In scripting and illustrating the issue, Joëlle Jones has Selina and Raina’s stories told simultaneously with alternating panels color coded by Laura Allred to convey which panels go with whom. Roughly half a page will show Selina’s story progressing while the other half shows Raina’s and there is oftentimes some visual symmetry connecting the two. For example, on one page both Selina and Raina’s panels feature a syringe being used, but the space around the characters are colored either red or purple by Allred to show whose story is being told. The layouts, colors, and letting have to work deeply in synchronicity to pull this off and Jones, Allred, and Reed manage it in a way that looks effortless. I never had to wonder which panels went with whom or what was happening as the team kept all the action very clear. It makes for an exciting read that essentially moves two stories forward at the same time, maximizing the space on the page without an inch feeling wasted.

DC Comics

Jones continues to perform at her best with regards to the pencils and inks of the issue. There isn’t a character rendering that looks off-model or an awkward face to be seen. I continue to love all the lines on Raina’s face giving away where her false nose sits as well as the lack of lines in her eyes where her color contacts are. The blank irises colored a milky blue by Allred make her look all the more ghoulish and harder to connect with on an emotional level.

When the issue breaks from all the panels on the pages, the team treats the viewer to page-filling illustrations that break up the pacing nicely while exhibiting the excellent pencils and inks from Jones and subtle, elegant coloring work from Allred. For the busier pages, Josh Reed’s lettering plays an especially important role in this issue, because without the balloons helping to guide the eye correctly the reader can get lost in the panels. Each balloon leads to the next like a skillfully laid out trail across the concurrent storylines, always showing the reader where to go next and locking the layouts together with finesse.

DC Comics

Allred continues to employ a palette of washed out or muted pastels that look great against Jones’s inks. This issue features a very gory scene in which Jones inks all the blood pitch black, both making the scene somehow more grisly than if the blood had been red while also contrasting well with Allred’s palette. There’s also a scene late in the issue with panels almost completely in inks aside from small details like Selina’s skin and some faint areas on walls and stairs colored in with a washed out grey that have almost photorealistic texture from Jones’s inks that work well because of how subtly Allred’s colors blend together with them. Yet another example of the team working so in sync with one another that the end result is an absolute delight to look at.
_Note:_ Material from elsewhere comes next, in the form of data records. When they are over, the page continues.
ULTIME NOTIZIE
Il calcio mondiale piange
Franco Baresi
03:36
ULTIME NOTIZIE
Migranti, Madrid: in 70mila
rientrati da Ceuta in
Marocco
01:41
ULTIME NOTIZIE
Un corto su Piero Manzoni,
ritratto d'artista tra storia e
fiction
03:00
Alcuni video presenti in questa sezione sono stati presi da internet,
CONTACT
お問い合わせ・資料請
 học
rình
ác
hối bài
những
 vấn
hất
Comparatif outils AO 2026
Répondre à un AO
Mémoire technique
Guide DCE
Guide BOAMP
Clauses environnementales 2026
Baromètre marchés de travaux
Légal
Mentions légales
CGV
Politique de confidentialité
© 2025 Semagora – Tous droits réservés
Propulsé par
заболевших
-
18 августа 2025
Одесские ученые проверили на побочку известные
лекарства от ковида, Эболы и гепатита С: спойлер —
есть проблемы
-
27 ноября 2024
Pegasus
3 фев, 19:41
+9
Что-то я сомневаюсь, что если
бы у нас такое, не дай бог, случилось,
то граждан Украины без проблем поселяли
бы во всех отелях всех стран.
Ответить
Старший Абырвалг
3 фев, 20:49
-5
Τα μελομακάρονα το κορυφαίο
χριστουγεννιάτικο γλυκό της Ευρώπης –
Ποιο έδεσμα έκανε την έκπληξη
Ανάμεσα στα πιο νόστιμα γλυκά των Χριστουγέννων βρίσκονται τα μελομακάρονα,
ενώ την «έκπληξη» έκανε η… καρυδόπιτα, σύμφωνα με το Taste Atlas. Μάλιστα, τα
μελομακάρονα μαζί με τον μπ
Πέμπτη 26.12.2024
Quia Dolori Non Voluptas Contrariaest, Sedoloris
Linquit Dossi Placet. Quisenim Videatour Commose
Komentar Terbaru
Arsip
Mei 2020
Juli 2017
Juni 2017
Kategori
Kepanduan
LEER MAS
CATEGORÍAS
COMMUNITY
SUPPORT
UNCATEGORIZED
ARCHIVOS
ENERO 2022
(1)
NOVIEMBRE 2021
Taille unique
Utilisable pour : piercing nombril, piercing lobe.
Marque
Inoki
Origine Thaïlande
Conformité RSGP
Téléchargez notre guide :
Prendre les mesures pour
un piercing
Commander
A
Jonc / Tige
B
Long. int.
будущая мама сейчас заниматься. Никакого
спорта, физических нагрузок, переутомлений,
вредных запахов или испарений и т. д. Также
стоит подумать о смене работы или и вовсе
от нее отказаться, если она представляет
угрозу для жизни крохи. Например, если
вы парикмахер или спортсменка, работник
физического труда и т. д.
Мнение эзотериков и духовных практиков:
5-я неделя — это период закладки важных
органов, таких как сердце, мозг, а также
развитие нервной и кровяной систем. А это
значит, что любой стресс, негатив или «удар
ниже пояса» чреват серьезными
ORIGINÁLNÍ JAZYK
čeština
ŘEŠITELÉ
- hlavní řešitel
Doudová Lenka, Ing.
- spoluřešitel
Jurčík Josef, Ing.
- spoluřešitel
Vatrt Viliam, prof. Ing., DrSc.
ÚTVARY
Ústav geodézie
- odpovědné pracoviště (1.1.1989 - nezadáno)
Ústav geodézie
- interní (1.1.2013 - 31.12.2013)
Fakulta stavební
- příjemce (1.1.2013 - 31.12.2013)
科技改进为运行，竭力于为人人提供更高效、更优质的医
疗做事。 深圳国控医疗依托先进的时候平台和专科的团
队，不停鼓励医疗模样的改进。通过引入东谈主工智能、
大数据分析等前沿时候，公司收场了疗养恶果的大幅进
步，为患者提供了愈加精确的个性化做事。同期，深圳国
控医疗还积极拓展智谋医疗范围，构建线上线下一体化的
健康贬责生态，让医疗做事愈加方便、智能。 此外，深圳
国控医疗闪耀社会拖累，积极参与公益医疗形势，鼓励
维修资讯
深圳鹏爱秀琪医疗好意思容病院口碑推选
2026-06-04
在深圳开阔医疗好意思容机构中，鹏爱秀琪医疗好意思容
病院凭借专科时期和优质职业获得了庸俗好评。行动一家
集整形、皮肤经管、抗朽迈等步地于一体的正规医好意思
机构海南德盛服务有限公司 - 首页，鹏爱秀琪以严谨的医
Catwoman #5 is just one of those issues where I can’t find anything to criticize. Not only is the storytelling and art excellent, but the emotional work put into Selina’s character thus far isn’t ignored for the sake of a faster-paced issue. There’s a quiet moment that keeps Selina’s internal struggle in the reader’s mind on one of the pages with a gorgeous spread I mentioned before. The issue ends on kickass line that only Selina could deliver, spreading a cool layer of icing on an essentially flawless cake.

Catwoman #5
Is it good?
This issue shows what happens when every member of a creative team fires on all cylinders, each elevating the other towards excellence.
Two stories are moving forward at the same time in this issue and the team executes this flawlessly with each member working in sync with the other.
The emotional stakes don’t fall by the wayside for the sake of a faster plot.
The issue ends on an excellent line of dialogue that’s pitch perfect for Selina.
Jones’s art continues to delight with excellent character renderings and inking textures that at times make details look photorealistic.
Allred’s color palette contrasts well with the inks when it needs to, subtly enhances them elsewhere.
Reed’s lettering plays a key role in guiding the eye across the busy layouts and it does so effortlessly.